The amount of power that is absorbed by the plasma column using the inverse Bremsstrahlung coefficient is equal to:

$$P_{\text{plume}} = \alpha_{\text{IB}} p .$$

(8)

4.3 Multiple reflections of the laser beam in the keyhole

The keyhole profile can be calculated by considering only the first Fresnel absorption; the keyhole profile was converted to polynomial equation using the least squares method that can be used to calculate the Fresnel absorption coefficient at any location. Between two reflections, the laser beam loses intensity due to the plasma absorption. Geometry calculation and density of Fresnel absorption coefficient are considered in Kaplan’s analysis [24]. The energy balance equation reflects the effects of all mechanisms (first Fresnel, Multiple reflections and plasma absorption), but the effect of multiple reflection is assumed to be acting only in the horizontal direction since the angle between the multiple reflected ray and keyhole wall is assumed to be always 90° (Figs. 5, 6). Since this is not the typical case in the multiple reflections, the absorbed intensity of multiple reflections will add to the direct Fresnel intensity to produce the total absorbed intensity in the particular layer where the plasma plume absorption helps in the development of keyhole [20–24].

Fig. 5

Keyhole profile in stainless steel 304L

Fig. 6

Keyhole profile in Inconel 625

Fig. 7

Microstructure of Inconel 625 in the HAZ area

4.4 Defining of body heat flux distribution

In the number of papers published recent years, more attention was paid to the numerical models of heat sources in the laser heating process. The papers mostly utilize surface heat source models, but there are much less studies focused on the numerical models in laser beam heat sources that refers to the volumetric heat source. The laser beam heat source intensity is an exponential function that changes along the penetration depth of welded element. In this research, we used the modified version of the Goldak’s volumetric heat source model [25] that is usually used for numerical modeling of the electric arc heat source power distribution. It can predict the laser power observation on the parts. So we have an optimized model for heat source power density distribution in the laser welding. A Gidak’s double elliptical model for laser power density distribution is modified as follows:

$$q_{\text{f}} \left( {x,y,z} \right) = \frac{{6\sqrt 3 f_{\text{f}} p_{\text{abs}} }}{{abc_{\text{f}} \pi \sqrt \pi }}e^{{\left( { - 3x^{2} /a^{2} } \right)}} e^{{\left( { - 3x^{2} /b^{2} } \right)}} e^{{\left( { - 3z^{2} /c_{\text{f}}^{2} } \right)}}$$

(9)

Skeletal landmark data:
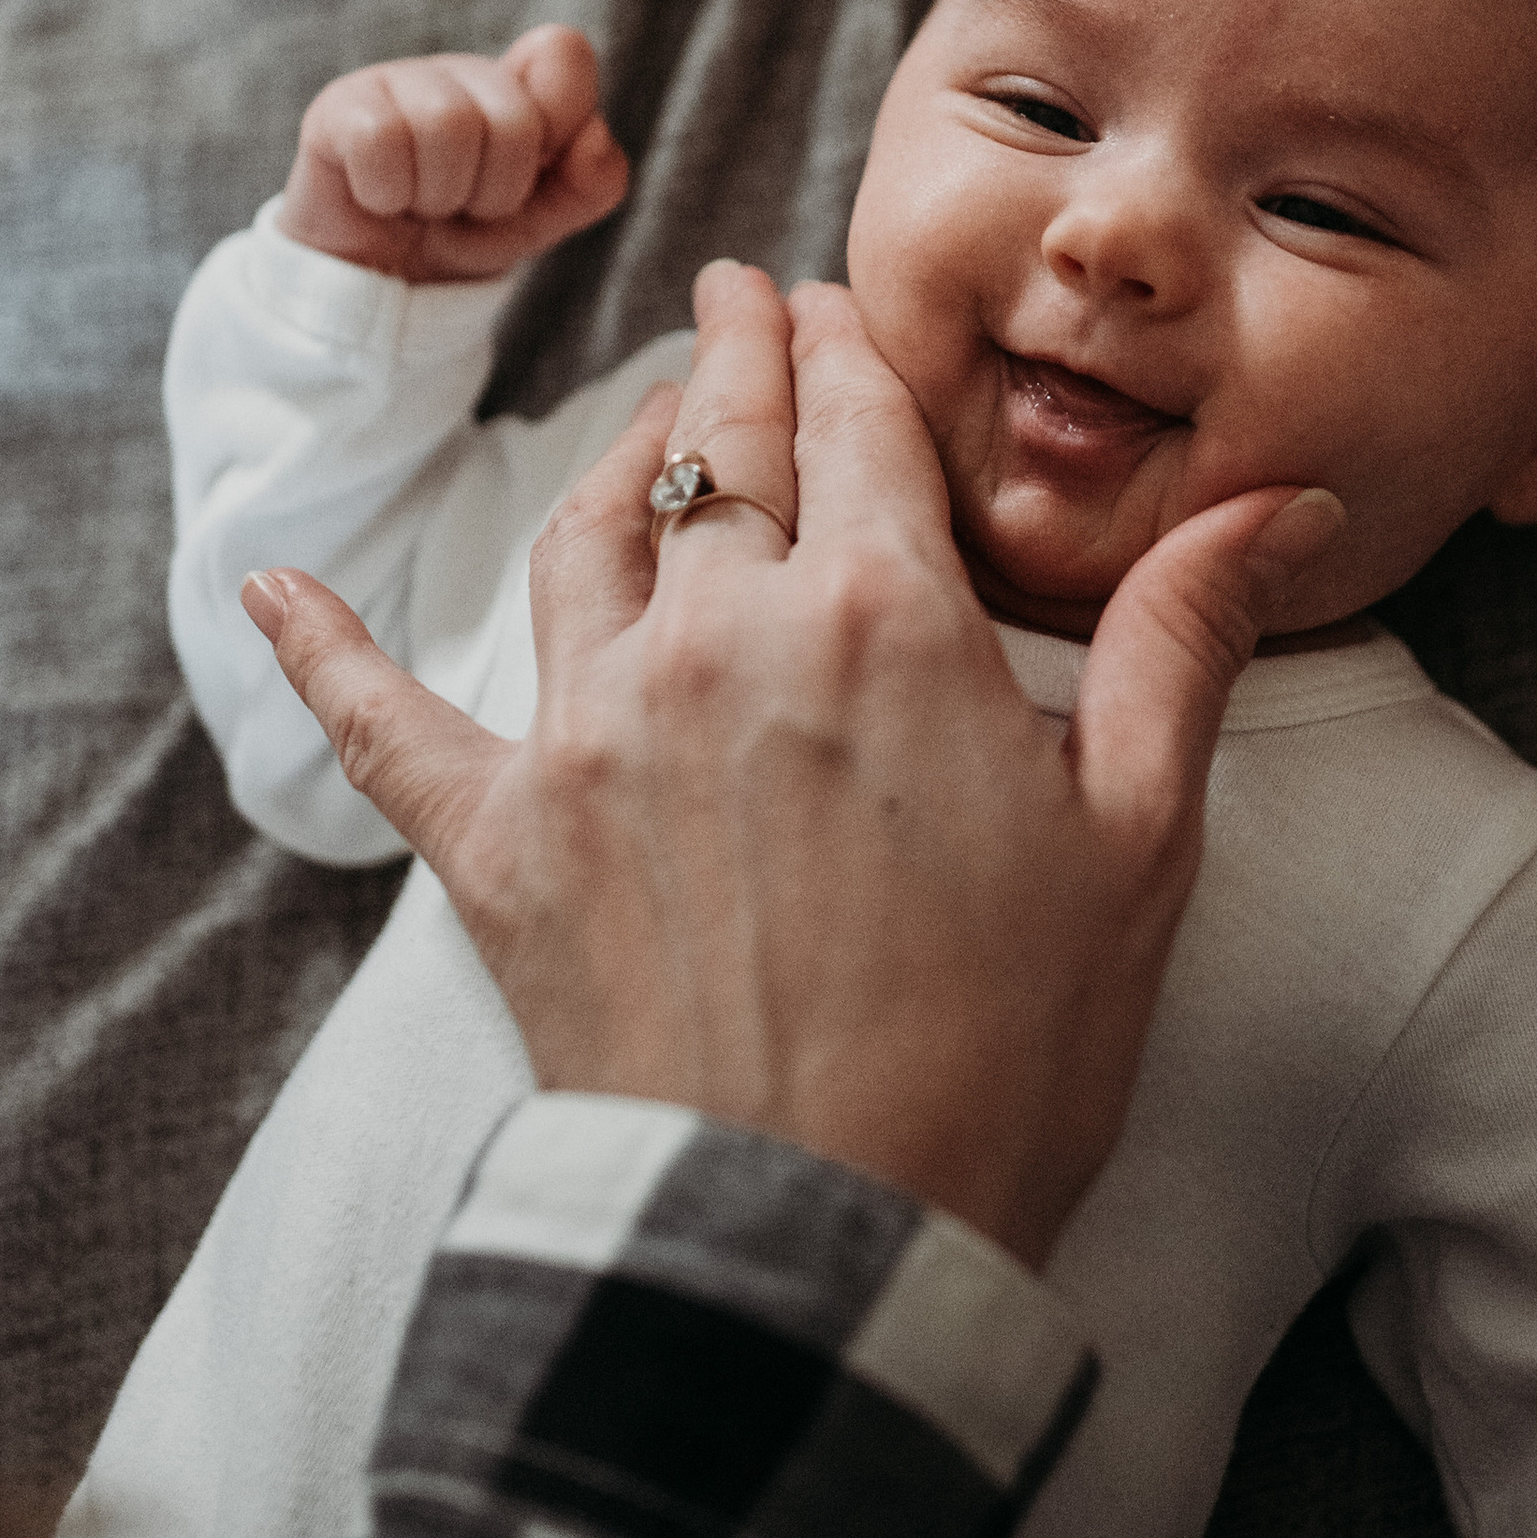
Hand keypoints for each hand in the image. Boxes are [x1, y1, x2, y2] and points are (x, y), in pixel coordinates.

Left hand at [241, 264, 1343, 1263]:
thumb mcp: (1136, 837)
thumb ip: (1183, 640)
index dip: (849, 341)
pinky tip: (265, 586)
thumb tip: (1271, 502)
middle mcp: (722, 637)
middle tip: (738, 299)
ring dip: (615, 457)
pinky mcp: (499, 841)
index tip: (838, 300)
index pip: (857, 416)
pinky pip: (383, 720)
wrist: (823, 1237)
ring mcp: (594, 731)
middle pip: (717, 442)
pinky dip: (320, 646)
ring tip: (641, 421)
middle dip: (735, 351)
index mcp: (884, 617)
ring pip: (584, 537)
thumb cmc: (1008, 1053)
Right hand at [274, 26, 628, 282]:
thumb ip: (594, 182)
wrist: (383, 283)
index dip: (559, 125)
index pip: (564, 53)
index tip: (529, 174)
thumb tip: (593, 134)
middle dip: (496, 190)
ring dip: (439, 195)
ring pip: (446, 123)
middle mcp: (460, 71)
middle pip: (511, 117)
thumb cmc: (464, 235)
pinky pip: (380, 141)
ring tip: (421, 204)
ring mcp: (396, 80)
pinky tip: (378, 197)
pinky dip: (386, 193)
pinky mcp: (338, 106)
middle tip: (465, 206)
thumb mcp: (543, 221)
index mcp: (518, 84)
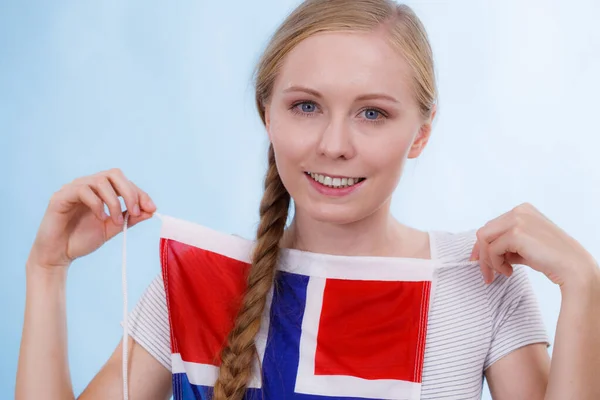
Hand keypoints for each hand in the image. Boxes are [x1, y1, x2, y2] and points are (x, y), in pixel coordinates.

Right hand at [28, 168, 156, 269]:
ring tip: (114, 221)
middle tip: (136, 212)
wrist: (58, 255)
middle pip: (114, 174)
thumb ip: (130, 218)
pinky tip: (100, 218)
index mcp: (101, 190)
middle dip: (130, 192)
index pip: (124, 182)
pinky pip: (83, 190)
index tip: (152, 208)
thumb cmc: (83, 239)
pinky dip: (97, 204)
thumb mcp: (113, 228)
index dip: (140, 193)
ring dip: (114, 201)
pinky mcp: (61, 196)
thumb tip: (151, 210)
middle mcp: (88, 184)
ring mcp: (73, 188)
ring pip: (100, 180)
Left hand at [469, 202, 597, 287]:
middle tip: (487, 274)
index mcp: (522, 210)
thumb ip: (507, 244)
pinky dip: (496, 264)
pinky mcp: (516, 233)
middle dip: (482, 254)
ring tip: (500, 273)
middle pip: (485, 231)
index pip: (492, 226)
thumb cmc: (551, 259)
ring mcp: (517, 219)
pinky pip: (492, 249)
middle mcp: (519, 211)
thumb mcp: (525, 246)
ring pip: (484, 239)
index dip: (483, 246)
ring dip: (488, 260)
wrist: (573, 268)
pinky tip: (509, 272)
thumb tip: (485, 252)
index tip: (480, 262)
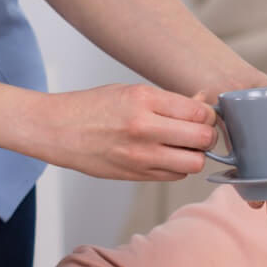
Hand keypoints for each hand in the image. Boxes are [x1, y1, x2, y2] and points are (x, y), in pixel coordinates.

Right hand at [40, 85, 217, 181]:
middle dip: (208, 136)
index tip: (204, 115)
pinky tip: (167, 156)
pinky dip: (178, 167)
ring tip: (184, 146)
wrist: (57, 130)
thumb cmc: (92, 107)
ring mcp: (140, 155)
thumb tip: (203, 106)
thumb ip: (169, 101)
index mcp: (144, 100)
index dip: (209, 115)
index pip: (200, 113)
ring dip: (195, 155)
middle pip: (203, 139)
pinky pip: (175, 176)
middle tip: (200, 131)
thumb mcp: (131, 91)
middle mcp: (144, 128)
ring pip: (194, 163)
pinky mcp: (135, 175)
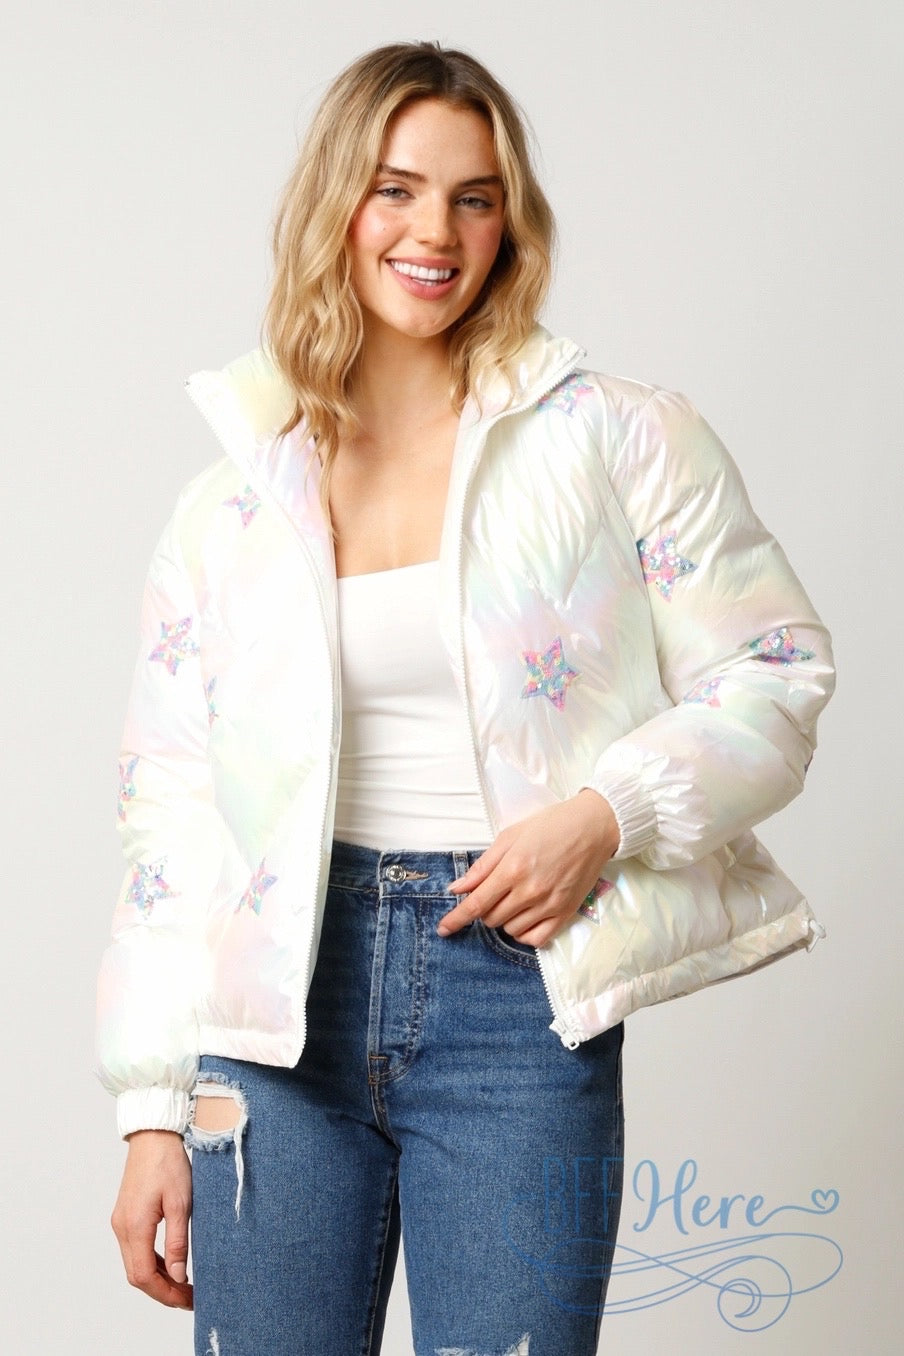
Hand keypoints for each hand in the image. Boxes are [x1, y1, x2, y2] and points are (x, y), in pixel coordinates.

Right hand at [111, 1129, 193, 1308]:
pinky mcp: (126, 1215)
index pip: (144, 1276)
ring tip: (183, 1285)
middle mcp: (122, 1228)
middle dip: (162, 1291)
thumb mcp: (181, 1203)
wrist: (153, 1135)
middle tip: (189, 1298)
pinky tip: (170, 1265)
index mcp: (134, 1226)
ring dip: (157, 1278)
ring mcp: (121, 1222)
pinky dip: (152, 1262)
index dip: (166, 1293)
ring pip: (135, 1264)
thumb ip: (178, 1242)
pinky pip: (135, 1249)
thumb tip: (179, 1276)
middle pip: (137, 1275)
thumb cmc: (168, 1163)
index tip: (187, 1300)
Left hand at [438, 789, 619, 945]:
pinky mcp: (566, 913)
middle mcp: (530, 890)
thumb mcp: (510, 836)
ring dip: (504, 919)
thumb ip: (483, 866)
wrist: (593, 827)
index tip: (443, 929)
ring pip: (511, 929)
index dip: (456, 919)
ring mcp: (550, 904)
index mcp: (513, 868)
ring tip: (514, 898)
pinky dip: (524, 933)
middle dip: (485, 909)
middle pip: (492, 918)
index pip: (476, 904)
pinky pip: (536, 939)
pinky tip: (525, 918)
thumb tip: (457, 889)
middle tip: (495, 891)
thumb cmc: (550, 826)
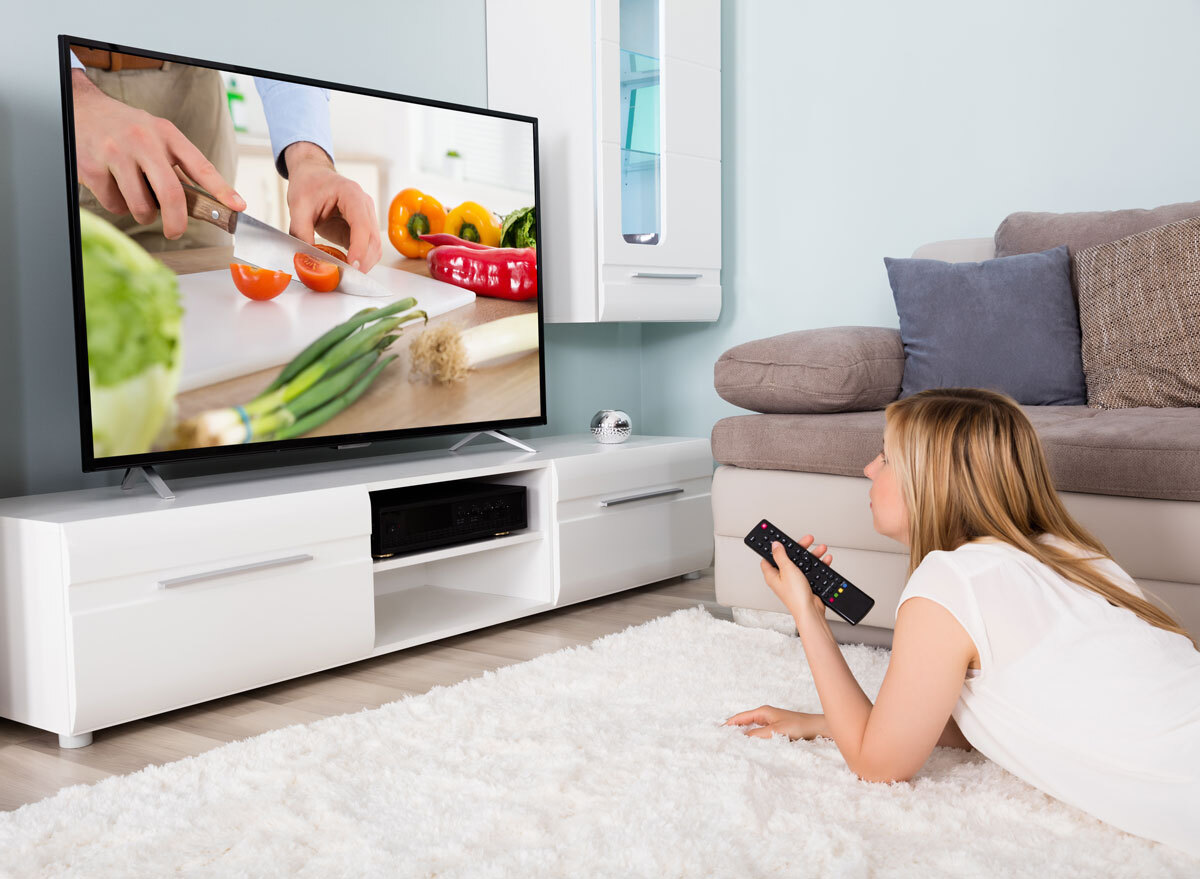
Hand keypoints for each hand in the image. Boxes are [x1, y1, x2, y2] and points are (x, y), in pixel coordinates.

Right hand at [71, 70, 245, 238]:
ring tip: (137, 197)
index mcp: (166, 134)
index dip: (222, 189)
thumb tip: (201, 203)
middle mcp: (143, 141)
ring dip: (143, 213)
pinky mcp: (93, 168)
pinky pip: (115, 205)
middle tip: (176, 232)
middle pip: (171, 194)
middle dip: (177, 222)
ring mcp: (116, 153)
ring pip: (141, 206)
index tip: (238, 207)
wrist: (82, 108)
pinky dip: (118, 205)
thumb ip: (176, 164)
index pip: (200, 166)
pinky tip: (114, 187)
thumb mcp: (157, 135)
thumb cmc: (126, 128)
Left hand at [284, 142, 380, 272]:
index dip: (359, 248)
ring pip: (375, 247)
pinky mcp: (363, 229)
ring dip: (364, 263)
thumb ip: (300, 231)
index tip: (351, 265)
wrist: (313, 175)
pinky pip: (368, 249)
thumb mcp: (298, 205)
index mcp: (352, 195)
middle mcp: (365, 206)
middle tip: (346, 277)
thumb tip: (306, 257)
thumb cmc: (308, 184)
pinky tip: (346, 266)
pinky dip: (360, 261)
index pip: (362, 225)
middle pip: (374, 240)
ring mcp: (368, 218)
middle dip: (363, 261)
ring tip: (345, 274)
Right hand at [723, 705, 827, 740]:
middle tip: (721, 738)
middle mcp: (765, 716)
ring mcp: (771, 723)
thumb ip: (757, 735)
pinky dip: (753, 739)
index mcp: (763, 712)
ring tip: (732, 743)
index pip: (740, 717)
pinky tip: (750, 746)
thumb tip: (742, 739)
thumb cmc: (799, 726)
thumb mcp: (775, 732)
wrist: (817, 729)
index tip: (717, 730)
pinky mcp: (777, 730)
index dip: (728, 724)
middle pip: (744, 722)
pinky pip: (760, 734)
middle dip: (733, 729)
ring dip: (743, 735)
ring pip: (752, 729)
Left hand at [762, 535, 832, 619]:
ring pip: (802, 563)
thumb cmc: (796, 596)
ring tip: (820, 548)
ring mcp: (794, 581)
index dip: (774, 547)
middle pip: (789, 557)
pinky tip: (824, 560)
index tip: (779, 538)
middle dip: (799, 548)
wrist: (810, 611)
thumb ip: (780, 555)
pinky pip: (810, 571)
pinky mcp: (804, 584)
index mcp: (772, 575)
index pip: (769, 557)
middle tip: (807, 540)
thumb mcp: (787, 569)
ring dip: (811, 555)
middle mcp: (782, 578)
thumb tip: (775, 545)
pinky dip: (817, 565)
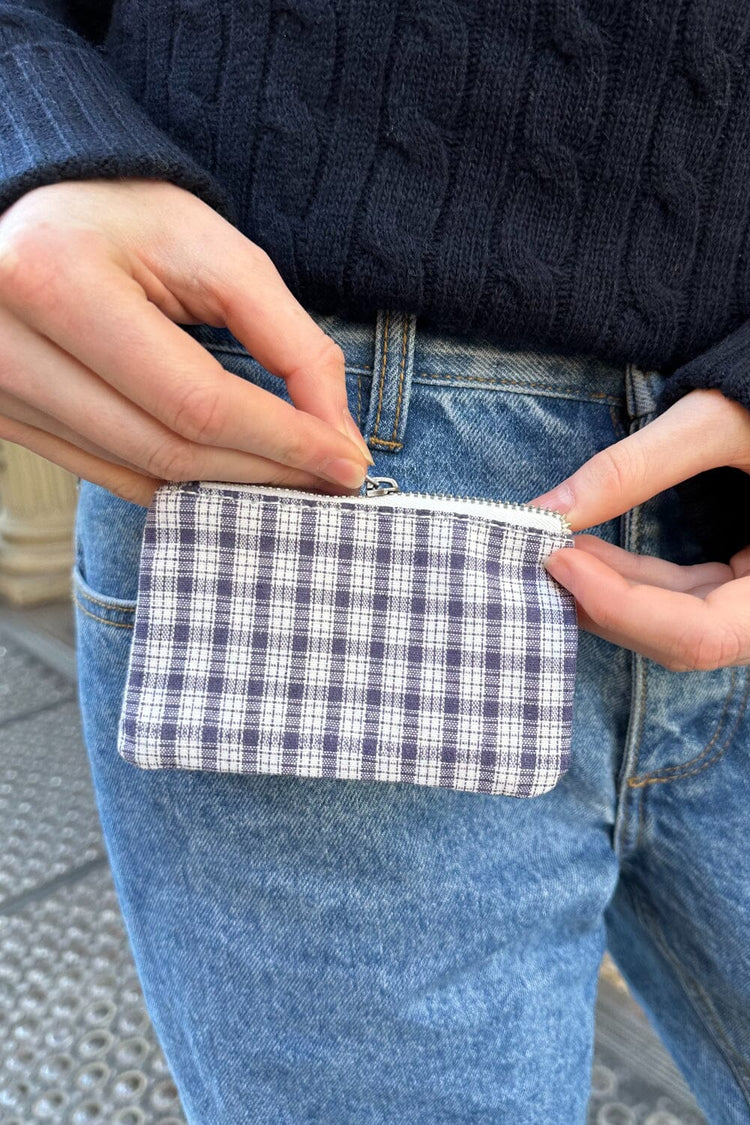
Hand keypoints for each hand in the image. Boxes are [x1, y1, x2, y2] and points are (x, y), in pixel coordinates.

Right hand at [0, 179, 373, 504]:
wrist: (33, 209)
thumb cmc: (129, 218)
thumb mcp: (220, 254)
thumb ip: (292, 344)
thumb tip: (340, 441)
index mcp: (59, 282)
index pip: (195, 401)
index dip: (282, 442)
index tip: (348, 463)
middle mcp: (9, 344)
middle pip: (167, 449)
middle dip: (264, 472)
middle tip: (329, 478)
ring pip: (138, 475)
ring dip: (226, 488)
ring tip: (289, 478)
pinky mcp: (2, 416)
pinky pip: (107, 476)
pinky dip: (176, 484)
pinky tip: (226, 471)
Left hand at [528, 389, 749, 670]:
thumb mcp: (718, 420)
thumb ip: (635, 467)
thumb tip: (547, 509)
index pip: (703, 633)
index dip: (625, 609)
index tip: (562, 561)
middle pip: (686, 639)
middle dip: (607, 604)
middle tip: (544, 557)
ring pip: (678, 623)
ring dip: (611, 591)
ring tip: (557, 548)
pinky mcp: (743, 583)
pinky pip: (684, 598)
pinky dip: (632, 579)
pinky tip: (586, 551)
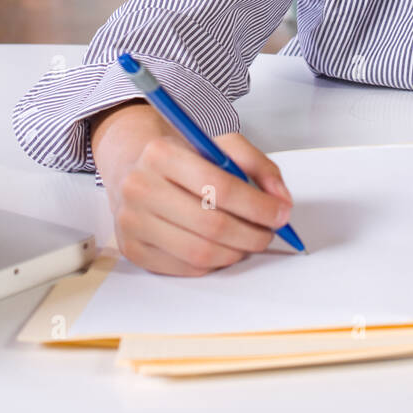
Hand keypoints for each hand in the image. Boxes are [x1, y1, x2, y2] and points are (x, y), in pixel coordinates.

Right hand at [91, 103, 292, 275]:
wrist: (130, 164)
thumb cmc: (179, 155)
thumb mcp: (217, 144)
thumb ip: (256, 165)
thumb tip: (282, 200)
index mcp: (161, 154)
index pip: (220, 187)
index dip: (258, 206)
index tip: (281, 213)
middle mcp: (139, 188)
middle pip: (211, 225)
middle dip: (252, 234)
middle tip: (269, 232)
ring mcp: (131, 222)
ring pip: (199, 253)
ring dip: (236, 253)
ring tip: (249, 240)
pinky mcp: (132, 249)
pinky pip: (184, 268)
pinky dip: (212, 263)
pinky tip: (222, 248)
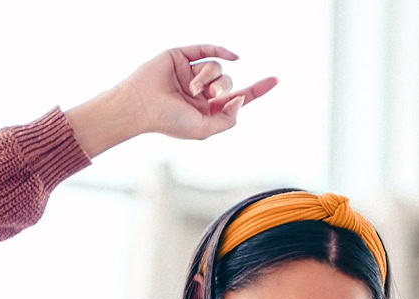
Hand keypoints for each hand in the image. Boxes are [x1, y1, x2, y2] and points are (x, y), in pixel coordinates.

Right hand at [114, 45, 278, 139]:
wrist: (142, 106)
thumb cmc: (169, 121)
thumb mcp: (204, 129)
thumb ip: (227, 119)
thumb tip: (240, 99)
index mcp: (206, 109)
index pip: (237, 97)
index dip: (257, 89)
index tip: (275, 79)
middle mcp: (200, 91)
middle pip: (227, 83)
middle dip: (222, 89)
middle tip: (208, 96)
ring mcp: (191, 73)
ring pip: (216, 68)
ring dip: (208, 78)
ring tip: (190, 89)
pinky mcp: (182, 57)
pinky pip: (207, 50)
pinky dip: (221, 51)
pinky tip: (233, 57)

What to work on:
• a. Answer the following from the laser welding text:
(i) Which method was used to convert the keyhole profile to a polynomial equation?
(ii) In which direction is the effect of multiple reflection assumed to act?
(iii) What does Fig. 6 show?
• b. Translate this sentence from the laser welding text into French: "Between two reflections, the laser beam loses intensity due to the plasma absorption."
• c. Carry on the laser welding text from where it stops.
These rows were drawn from a separate source.

Solved tasks:
• a.
(i) The least squares method.
(ii) The horizontal direction.
(iii) The keyhole profile in Inconel 625.

• b. Entre deux réflexions, le faisceau laser perd de l'intensité en raison de l'absorption par le plasma.

• c.
$$q_{\text{r}} \left( {x,y,z} \right) = \frac{{6\sqrt 3 f_{\text{r}} p_{\text{abs}} }}{{abc_{\text{r}} \pi \sqrt \pi }}e^{{\left( { - 3x^{2} /a^{2} } \right)}} e^{{\left( { - 3x^{2} /b^{2} } \right)}} e^{{\left( { - 3z^{2} /c_{\text{r}}^{2} } \right)}} ,$$

(10)

where a, b, c _r and c _f, are set of axes that define front ellipsoid and rear ellipsoid, f _f and f _r (f _r + f _r = 2) represent distribution of the heat source energy at the front and the rear section, therefore resultant distribution of the energy source is wholly described as:

$$q_{\text{total}} \left( {x,y,z} \right) = q_{\text{f}} \left( {x,y,z} \right) + q_{\text{r}} \left( {x,y,z} \right) ,$$

(11)

where p _abs is the absorbed laser power that is calculated in this paper [24]. In this paper to simulate butt welding of two different materials, the heat flux distribution defined in the Eq. (11) was applied.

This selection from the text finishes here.